Mahkemece, daha önce açılıp, kabul ile sonuçlanan ve kesinleşen mahkeme kararının eldeki davada güçlü delil olduğu, iddianın kanıtlandığı gerekçesiyle davanın kabulüne karar verilmiştir.Dosya içeriğine, toplanan delillere, hükmün dayandığı yasal ve hukuksal gerekçeye, delillerin takdirinde bir isabetsizlik bulunmamasına ve özellikle, mirasbırakan Ramazan Kesen’in davalıların mirasbırakanı ...’e yaptığı temlikin mirastan mal kaçırma amaçlı ve muvazaalı olduğunun ... 3. Asliye Hukuk Mahkemesi’nin 01.04.1997 tarih ve 1996/1068 esas 1997/282 sayılı kararı ile saptandığı, eldeki davada güçlü delil teşkil ettiği gözetilerek davanın kabulüne karar verilmesinde bir isabetsizlik bulunmamaktadır.

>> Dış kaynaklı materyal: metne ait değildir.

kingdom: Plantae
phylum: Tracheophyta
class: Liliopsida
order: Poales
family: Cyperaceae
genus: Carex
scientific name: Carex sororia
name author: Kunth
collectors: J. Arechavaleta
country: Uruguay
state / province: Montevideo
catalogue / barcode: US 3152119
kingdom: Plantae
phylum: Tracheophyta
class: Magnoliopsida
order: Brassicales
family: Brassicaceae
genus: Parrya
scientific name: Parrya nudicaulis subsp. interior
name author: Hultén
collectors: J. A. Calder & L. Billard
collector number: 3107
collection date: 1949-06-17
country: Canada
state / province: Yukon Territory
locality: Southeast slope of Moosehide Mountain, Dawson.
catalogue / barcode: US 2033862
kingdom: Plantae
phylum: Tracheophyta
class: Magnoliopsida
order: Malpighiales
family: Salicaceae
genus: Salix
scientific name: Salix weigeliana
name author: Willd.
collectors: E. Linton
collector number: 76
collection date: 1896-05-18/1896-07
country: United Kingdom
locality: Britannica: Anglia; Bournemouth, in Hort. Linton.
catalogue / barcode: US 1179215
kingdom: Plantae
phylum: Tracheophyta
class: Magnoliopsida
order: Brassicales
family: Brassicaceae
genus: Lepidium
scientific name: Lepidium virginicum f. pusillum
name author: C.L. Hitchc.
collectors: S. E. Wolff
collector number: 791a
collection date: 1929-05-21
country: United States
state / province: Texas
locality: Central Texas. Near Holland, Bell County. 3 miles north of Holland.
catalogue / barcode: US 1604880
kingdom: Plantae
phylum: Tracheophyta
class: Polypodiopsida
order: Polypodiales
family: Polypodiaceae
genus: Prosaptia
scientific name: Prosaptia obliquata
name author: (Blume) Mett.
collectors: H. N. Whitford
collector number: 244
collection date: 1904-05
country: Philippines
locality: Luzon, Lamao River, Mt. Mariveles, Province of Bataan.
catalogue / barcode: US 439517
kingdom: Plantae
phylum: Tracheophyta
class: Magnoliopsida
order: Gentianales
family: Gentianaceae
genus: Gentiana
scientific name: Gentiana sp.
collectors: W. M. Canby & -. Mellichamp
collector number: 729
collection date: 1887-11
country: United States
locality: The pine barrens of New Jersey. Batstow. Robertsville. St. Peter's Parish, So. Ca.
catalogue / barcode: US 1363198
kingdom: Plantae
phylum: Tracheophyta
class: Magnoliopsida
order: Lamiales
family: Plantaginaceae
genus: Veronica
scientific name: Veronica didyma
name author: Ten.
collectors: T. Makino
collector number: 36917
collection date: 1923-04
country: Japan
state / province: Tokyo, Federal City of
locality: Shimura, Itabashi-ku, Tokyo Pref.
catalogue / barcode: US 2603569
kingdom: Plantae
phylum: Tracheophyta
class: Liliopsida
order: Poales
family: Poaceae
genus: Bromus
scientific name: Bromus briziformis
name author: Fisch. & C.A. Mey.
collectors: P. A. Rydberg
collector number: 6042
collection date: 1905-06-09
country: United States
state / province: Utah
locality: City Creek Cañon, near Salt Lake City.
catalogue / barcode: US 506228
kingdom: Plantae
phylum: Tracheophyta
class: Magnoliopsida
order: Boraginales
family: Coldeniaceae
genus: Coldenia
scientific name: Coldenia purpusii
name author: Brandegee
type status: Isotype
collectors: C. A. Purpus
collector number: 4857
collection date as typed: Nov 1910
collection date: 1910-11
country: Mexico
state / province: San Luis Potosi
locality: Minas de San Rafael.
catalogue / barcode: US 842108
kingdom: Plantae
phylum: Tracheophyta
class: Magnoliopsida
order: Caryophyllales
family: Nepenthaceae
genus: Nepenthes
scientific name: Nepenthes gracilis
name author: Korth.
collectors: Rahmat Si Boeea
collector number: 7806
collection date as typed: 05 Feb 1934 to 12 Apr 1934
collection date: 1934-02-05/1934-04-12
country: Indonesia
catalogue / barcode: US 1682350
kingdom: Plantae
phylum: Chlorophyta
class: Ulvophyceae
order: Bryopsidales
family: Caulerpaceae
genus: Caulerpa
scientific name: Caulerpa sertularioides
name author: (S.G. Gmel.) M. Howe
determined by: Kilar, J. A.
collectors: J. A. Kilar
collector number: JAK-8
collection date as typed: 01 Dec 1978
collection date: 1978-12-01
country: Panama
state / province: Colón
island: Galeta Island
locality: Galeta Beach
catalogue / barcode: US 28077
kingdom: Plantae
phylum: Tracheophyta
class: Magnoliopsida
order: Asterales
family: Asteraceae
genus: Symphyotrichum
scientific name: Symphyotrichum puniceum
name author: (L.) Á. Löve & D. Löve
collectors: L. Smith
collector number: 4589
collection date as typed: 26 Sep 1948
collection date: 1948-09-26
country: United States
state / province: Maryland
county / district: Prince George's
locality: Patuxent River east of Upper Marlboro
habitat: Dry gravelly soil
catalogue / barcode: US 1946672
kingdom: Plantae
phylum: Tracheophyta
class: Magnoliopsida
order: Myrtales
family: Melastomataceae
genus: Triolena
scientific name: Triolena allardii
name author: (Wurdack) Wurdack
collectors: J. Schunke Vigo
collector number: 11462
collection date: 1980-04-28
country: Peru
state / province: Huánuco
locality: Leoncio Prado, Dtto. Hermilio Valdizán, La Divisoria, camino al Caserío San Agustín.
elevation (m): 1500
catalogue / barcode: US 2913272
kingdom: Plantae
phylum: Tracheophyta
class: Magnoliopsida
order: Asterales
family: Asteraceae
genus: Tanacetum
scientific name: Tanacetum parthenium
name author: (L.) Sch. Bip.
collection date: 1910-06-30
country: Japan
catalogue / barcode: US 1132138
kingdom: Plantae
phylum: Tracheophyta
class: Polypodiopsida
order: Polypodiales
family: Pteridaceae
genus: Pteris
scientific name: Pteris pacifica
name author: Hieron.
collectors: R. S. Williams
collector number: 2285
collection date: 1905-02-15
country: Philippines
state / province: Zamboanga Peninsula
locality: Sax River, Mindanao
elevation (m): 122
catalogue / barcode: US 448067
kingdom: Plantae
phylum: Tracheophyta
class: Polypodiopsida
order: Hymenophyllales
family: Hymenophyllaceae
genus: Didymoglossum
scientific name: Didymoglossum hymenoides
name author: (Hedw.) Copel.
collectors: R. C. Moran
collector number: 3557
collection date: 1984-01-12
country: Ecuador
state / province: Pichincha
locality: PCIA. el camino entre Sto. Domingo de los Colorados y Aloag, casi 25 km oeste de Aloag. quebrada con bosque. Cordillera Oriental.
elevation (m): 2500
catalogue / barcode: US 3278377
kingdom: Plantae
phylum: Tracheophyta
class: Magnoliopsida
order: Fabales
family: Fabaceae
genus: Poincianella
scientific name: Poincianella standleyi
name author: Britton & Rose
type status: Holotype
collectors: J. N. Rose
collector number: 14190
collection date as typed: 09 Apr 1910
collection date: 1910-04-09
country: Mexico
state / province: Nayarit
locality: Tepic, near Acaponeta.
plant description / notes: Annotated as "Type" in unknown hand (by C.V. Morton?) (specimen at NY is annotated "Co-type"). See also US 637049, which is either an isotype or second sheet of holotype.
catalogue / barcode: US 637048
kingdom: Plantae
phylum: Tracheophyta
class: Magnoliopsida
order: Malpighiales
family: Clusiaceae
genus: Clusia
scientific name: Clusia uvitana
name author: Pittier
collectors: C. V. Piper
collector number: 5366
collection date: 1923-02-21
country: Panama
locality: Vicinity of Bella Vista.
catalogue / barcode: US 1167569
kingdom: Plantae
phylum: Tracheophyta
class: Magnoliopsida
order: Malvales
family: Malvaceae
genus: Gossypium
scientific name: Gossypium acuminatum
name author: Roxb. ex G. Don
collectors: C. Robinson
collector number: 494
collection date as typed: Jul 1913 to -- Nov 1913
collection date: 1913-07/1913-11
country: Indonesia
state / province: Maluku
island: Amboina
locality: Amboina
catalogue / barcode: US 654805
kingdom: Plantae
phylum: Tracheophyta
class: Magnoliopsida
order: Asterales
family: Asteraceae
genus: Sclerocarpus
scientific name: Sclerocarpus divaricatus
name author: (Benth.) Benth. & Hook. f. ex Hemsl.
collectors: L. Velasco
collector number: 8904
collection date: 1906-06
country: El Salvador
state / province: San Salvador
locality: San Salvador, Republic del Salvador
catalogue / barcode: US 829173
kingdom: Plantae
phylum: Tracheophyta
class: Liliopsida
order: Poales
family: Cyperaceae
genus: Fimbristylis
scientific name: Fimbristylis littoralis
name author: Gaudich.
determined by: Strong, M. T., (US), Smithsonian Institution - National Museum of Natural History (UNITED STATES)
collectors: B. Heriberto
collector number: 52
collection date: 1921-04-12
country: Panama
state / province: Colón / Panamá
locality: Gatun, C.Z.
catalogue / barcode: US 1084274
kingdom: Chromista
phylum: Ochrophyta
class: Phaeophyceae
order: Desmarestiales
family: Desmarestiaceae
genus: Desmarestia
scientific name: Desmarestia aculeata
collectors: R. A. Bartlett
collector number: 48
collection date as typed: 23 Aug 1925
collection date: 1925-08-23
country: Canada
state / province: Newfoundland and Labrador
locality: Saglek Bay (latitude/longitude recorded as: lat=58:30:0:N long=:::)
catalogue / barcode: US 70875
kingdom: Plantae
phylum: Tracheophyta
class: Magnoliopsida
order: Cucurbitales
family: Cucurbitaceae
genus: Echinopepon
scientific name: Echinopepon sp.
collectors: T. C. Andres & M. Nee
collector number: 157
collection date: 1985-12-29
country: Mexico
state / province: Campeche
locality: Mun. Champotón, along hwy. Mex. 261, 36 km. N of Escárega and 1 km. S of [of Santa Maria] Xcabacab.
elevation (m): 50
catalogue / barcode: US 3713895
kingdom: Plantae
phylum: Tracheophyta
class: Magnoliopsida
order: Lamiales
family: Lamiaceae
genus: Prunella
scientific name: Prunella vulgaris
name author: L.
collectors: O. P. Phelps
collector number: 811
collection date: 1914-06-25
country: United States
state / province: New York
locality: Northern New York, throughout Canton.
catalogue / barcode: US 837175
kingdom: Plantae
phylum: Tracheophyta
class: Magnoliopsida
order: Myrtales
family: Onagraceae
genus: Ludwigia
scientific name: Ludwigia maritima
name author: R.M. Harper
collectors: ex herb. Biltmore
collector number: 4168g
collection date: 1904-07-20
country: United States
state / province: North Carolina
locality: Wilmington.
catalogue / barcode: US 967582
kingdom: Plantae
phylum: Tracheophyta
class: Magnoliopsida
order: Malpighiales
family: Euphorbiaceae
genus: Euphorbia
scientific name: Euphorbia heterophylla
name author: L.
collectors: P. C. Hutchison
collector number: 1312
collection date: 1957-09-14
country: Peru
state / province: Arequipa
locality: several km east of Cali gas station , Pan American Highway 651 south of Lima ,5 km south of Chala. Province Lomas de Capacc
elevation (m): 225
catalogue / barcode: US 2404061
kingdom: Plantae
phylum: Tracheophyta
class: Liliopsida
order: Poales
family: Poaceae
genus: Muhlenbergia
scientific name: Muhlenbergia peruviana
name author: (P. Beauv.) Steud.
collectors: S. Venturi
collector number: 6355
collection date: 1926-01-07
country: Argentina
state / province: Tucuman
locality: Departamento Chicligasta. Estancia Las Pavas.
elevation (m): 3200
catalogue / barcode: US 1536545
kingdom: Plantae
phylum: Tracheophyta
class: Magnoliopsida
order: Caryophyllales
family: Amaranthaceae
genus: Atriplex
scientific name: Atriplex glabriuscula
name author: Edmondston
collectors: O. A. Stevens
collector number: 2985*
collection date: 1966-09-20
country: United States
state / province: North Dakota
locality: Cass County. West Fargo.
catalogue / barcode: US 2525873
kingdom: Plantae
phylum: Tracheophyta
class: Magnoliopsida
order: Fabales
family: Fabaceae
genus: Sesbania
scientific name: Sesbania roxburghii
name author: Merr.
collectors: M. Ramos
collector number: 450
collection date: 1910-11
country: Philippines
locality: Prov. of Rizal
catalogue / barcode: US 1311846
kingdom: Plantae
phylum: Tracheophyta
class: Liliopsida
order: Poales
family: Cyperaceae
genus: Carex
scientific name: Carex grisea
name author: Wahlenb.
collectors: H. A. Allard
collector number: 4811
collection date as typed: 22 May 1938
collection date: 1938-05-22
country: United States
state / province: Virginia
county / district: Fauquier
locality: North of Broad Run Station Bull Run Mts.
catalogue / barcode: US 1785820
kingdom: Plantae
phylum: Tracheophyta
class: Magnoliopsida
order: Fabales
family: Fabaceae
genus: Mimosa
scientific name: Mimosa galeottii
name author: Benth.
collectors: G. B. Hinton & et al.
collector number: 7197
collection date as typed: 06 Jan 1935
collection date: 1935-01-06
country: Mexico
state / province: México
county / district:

Davalılar vekilinin işin esasına yönelik temyiz itirazları yerinde görülmediğinden reddine.
Ancak, mirasbırakan ...’in davalıların mirasbırakanı ...’e temlik ettiği pay üzerinden, mirasbırakan ...’ın eşi ...’e isabet edecek ¼ pay gözetilerek, ...’in ... 3. Noterliği’nin 16.04.2013 tarih ve 5858 yevmiye no’lu veraset ilamı uyarınca davacıların miras payları oranında iptal ve tescile karar verilmesi ile yetinilmesi gerekirken, taraf, mahkeme ve Yargıtay denetimine elverişli olmayan bilirkişi raporu dikkate alınarak ve 412 sayılı parsel yönünden dava dışı paydaşın da payını kapsar biçimde infaza elverişli olmayan bir hüküm kurulması doğru değildir.Hal böyle olunca, yukarıda açıklandığı üzere iptal ve tescile karar verilmesi gerekirken, yazılı şekilde hüküm kurulması hatalıdır.Davalıların bu yöne değinen temyiz itirazlarının kabulü ile, hükmün (6100 sayılı Yasanın geçici 3.maddesi yollaması ile) 1086 sayılı HUMK"un 428.maddesi gereğince BOZULMASINA, 02.01.2019 tarihinde yürürlüğe giren Avukatlık Ücret Tarifesi gereğince gelen temyiz edenler vekili için 2.037.00.-TL. duruşma vekâlet ücretinin temyiz edilenlerden alınmasına, alınan peşin harcın temyiz edene geri verilmesine, 25.06.2019 tarihinde oybirliğiyle karar verildi.